A polêmica cresceu durante o dia quando o presidente de um dos principais sindicatos de policiais, a Associação Beneficente dos Patrulheiros, criticou duramente as declarações do prefeito na noite anterior, pouco depois da divulgação da decisão do grande júri. De Blasio lamentou abertamente a decisão judicial e se posicionou ao lado da família da vítima, ao reivindicar uma investigação federal dos fatos.
Patrick J. Lynch, líder do sindicato, considerou que o prefeito os havia deixado “em situação desprezível”. “Ouvi muitas coisas do prefeito, mas o que não o ouvi dizer é que ninguém deve resistir a uma prisão, e nem que os policiais do caso Garner estavam ali nesse dia porque alguém os chamou, denunciou o que estava se passando na rua e eles responderam a esse chamado. Se o prefeito quer mudar as coisas, também tem de dizer essas coisas”, lamentou. Lynch se referia ao fato de que os agentes tentaram prender Garner depois de se irem até o local porque alguns moradores se haviam queixado de que havia vagabundos e pedintes na área.

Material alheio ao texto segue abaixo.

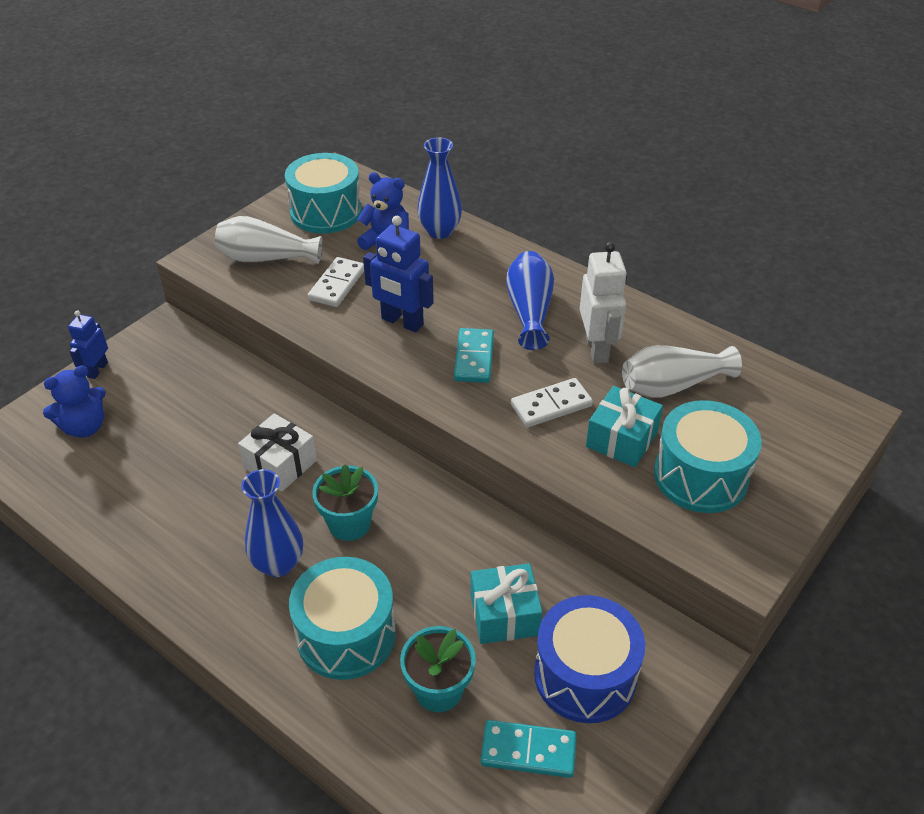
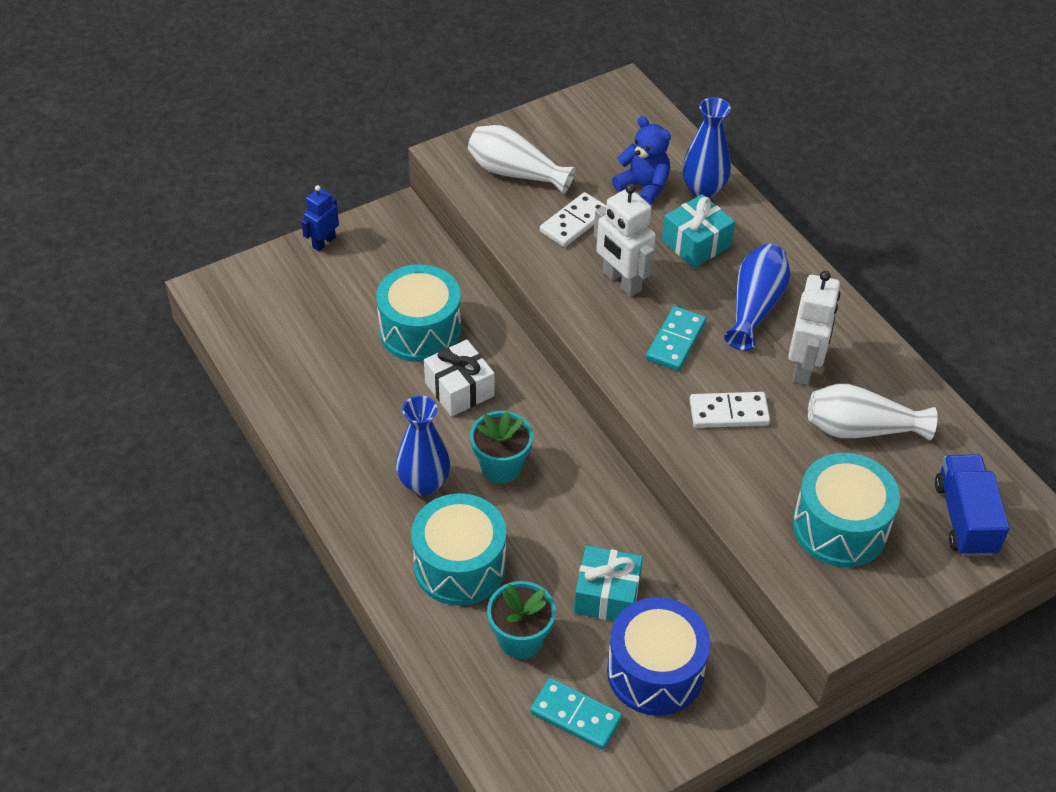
camera: 20 degrees right, 5 degrees up
blue teddy bear [43,366,106,438] -> none
turquoise drum [285,153,362,234] -> turquoise drum moved to [376,264,461,362]
blue robot [363,216,434,332] -> white robot [594,184,656,297]
turquoise gift [586,386,663,467] -> turquoise gift moved to [662,194,735,268]
none -> blue truck [935,454,1010,556]

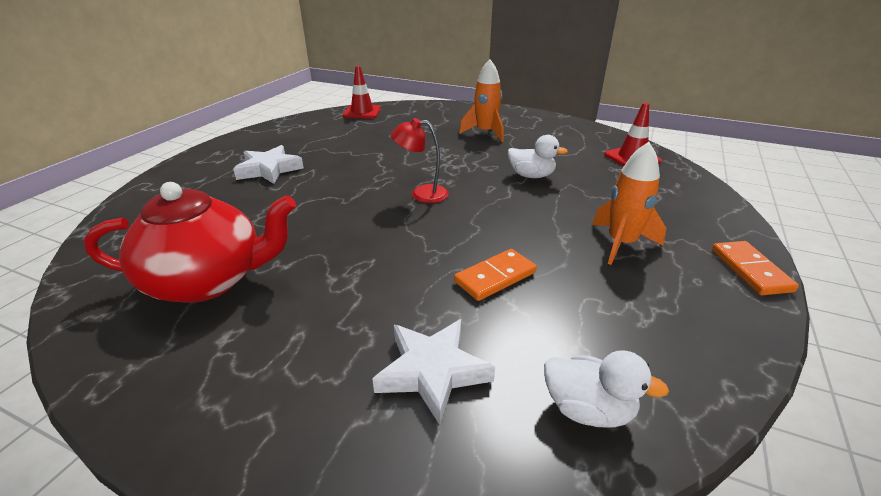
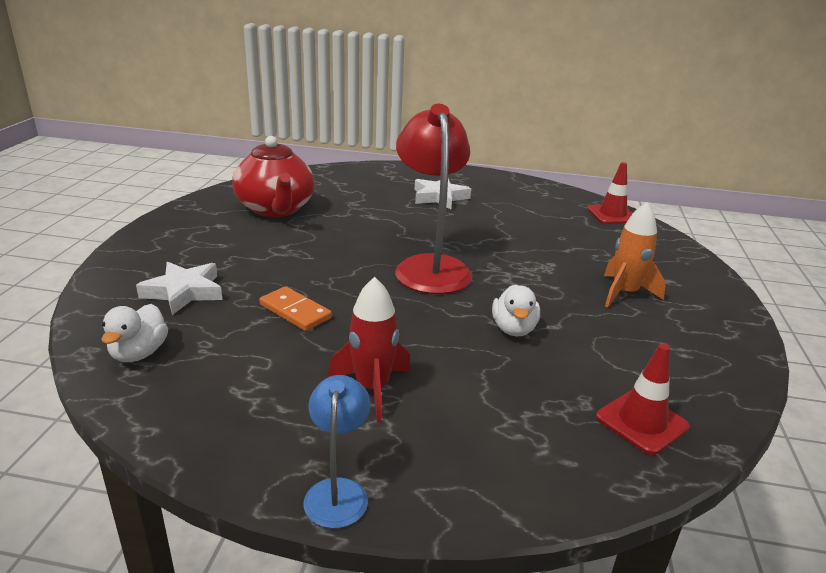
camera: 75 degrees right, 5 degrees down
red lamp [391,118,449,203] -> red lamp [395,104,472,294], size x1.99
orange rocket [592,142,666,265] -> red rocket [328,277,411,421]
orange domino [712,241,799,295] -> blue lamp [303,375,370,529]

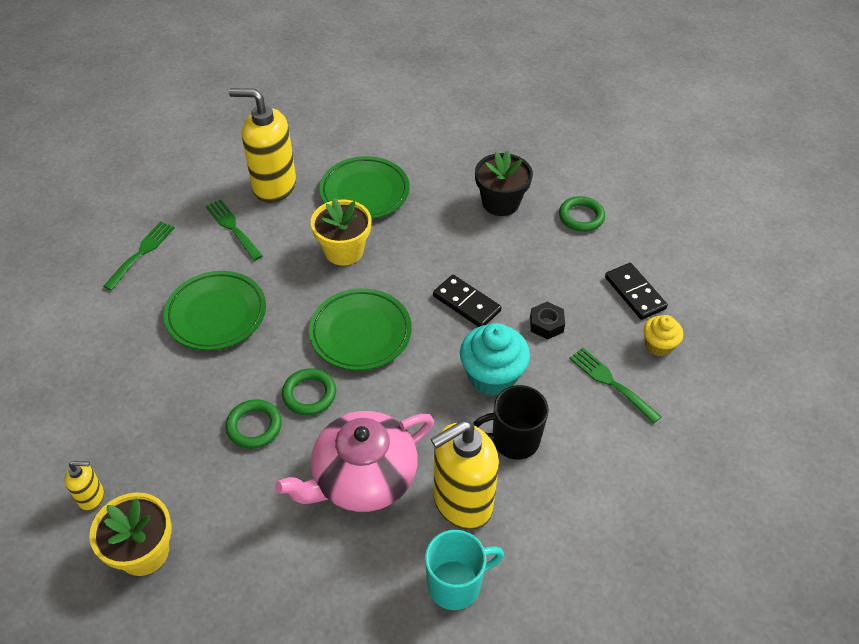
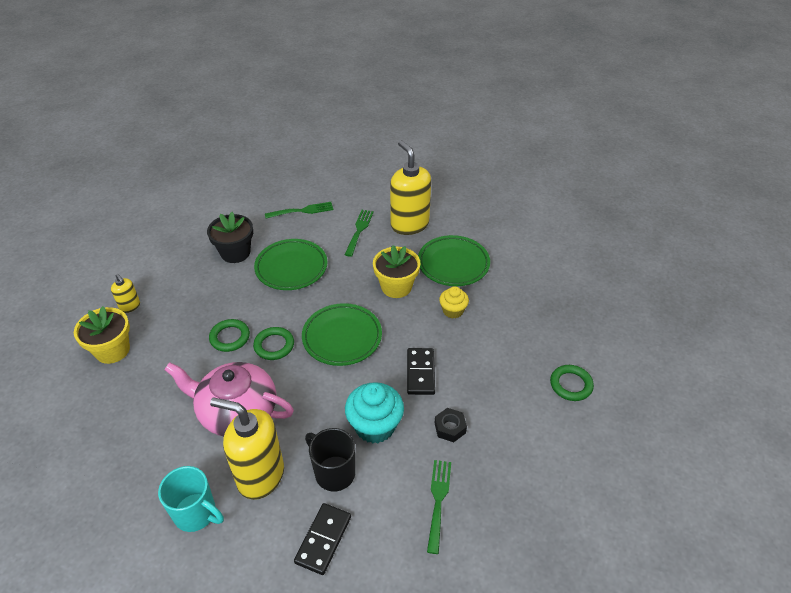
camera: 50 degrees right, 5 degrees down
black flower pot [475,151,533,216] -> black flower pot moved to [207,212,253,263]
black domino [605,263,668,320] -> black domino moved to [294,503,351,575]
yellow cupcake [643,315,683,356] -> yellow cupcake moved to [439,286,469,319]

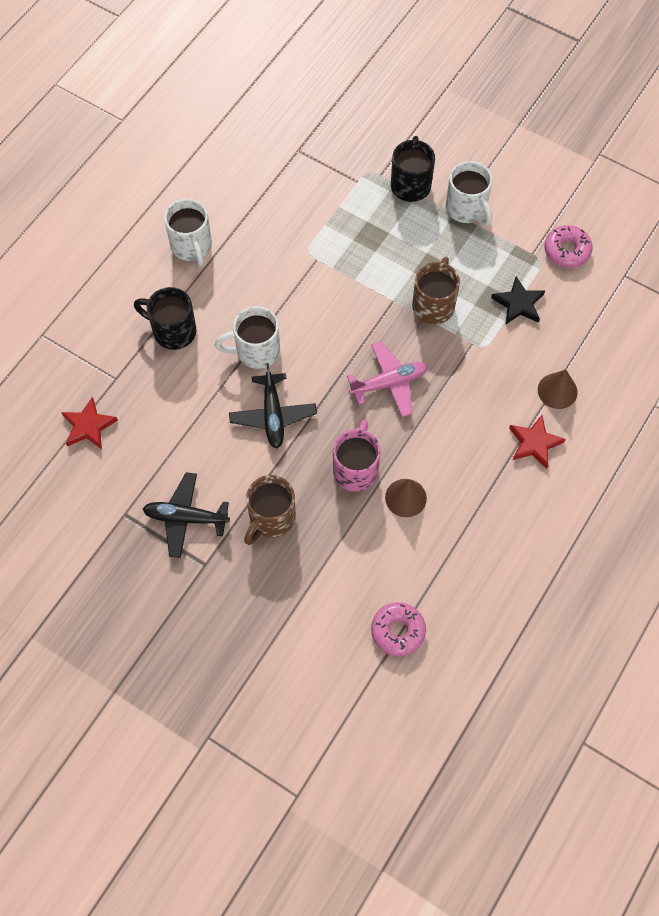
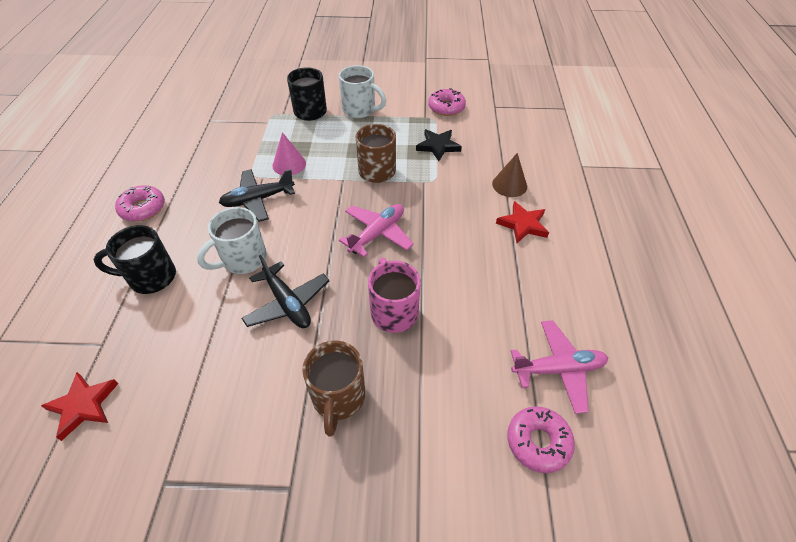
camera: 30 degrees left, 15 degrees down
black plane [143,472,230,558] -> black plane moved to [219,169,295,222]
white mug [164,199,212,266] -> pink donut [115,185,165,222]
brown cone [385,479,427,517] -> none
none -> pink cone [273,132,306,175]
none -> pink plane [511,320,608,414]

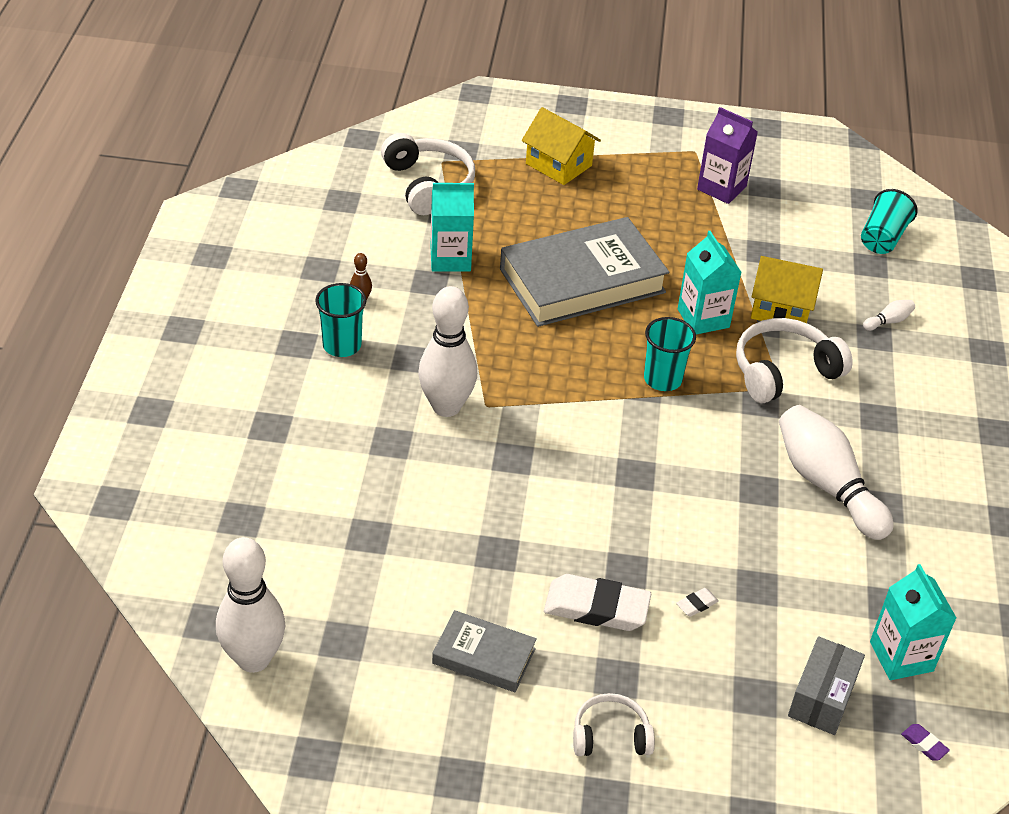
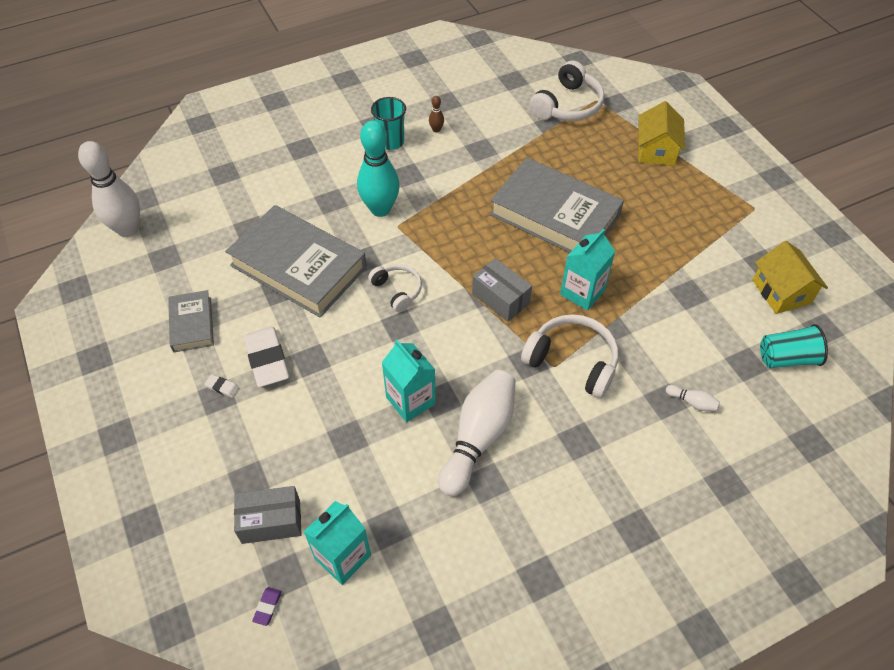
camera: 60 degrees right, 10 degrees up
white bowling pin [418,286,477,417] -> turquoise bowling pin [357,120,400,217]
turquoise carton [431,183,474,272] -> turquoise carton moved to [381,340,436,422]
white headphones [573,693,655,756] -> white headphones moved to [368,264,422,312]
turquoise cup [644,317,696,391] -> grey box [472,258,532,322]
white eraser [676,588,719,617] -> white eraser moved to [204,374,239,398]
purple carton [697,107,758,204] -> none
yellow house [751,256,823,323] -> yellow house moved to [753,241,828,314]
none -> grey book [225,205,367,317]

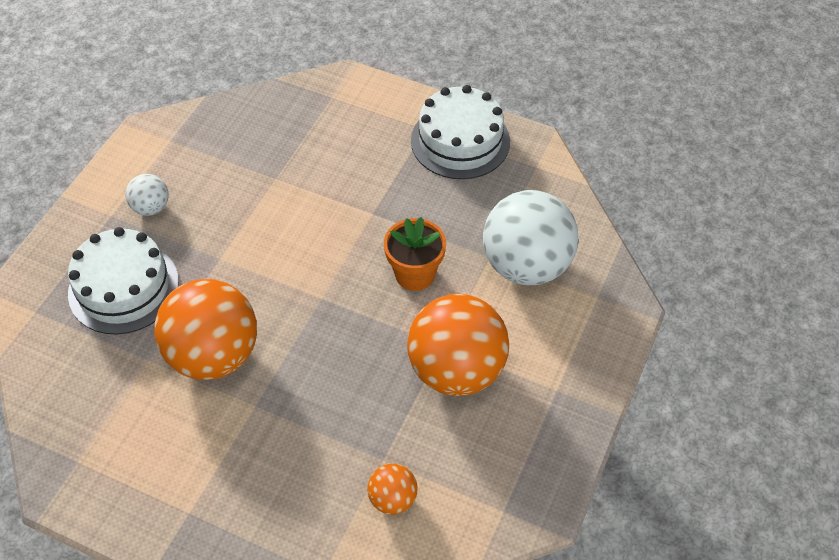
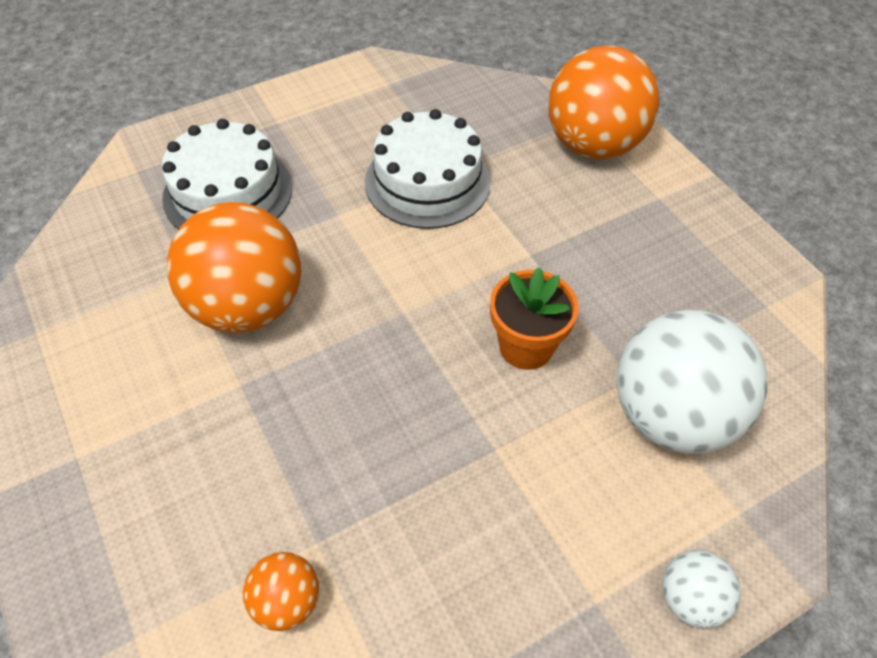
camera: 35 degrees right, 0 degrees up
white ball [125,174,169,216] -> white ball moved to [662,550,741,628]
orange ball [407,294,509,396] -> orange ball moved to [548,46,660,159]
white cake [411,85,510,179] -> white cake moved to [365,109,491,229]

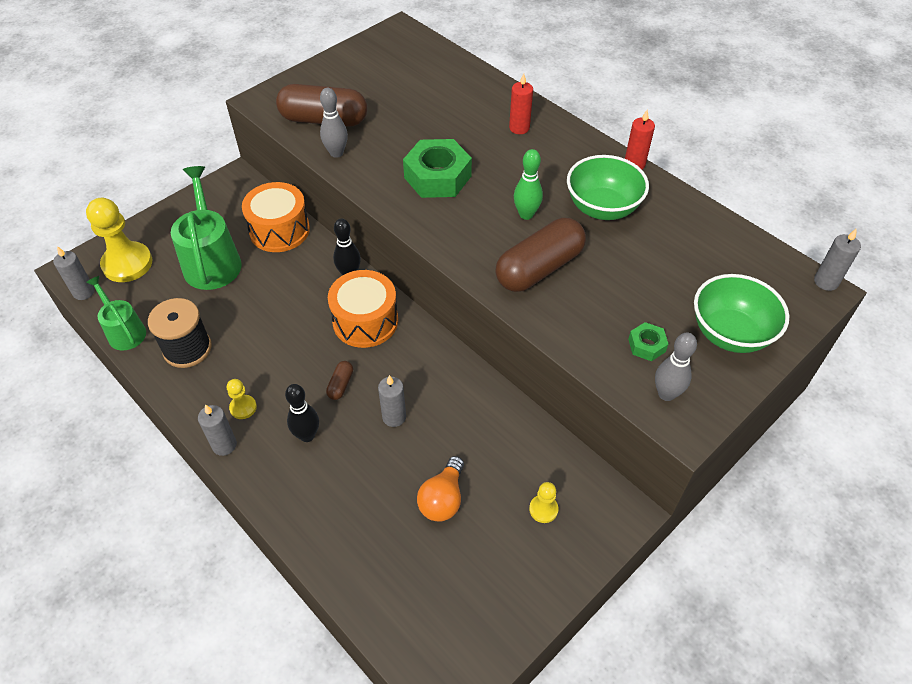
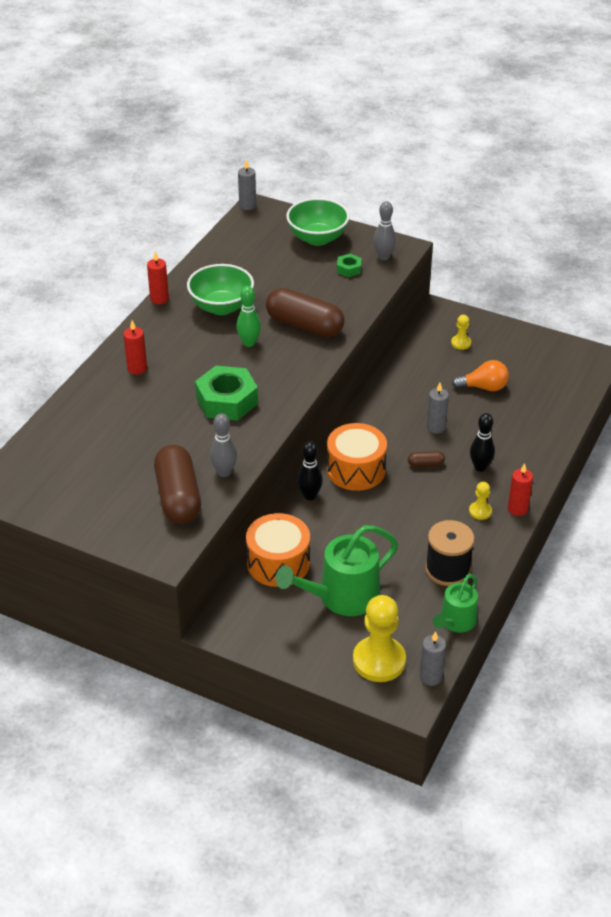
camera: 110 degrees left, 10 degrees down
grey candle [198,404,237,456] -> red candle [508,463,533,516]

As queixas dos sindicatos são o último capítulo de uma tensão latente entre os representantes dos policiais e o prefeito em decorrência das mudanças introduzidas por ele em determinadas políticas, como a relativa à luta contra o pequeno delito, ou por sua suposta condescendência com líderes de grupos sociais, como o reverendo Al Sharpton.
A publicação de alguns dados do trabalho realizado pelo grande júri de Staten Island – por princípio, secretos, mas levados ao conhecimento do público nesta quinta-feira por um juiz – não lança muita luz sobre a surpreendente decisão de seus membros, que foi alvo de reclamação de políticos e organizações civis. As transcrições das declarações das testemunhas, incluída a do policial Pantaleo, permanecem secretas.
O grande júri, que foi instruído sobre o que diz a lei quanto ao uso da força durante uma prisão, ouviu a declaração de 50 testemunhas do ocorrido no dia da morte de Garner, 22 delas, civis. Os demais eram policiais, pessoal do setor de saúde e médicos. Ainda assim, durante as nove semanas que dedicaram ao caso os jurados puderam ver quatro vídeos, em um total de 60 provas, incluindo gravações, relatórios médicos, fotografias e a autópsia que determinou que a morte do afro-americano tinha sido um homicídio.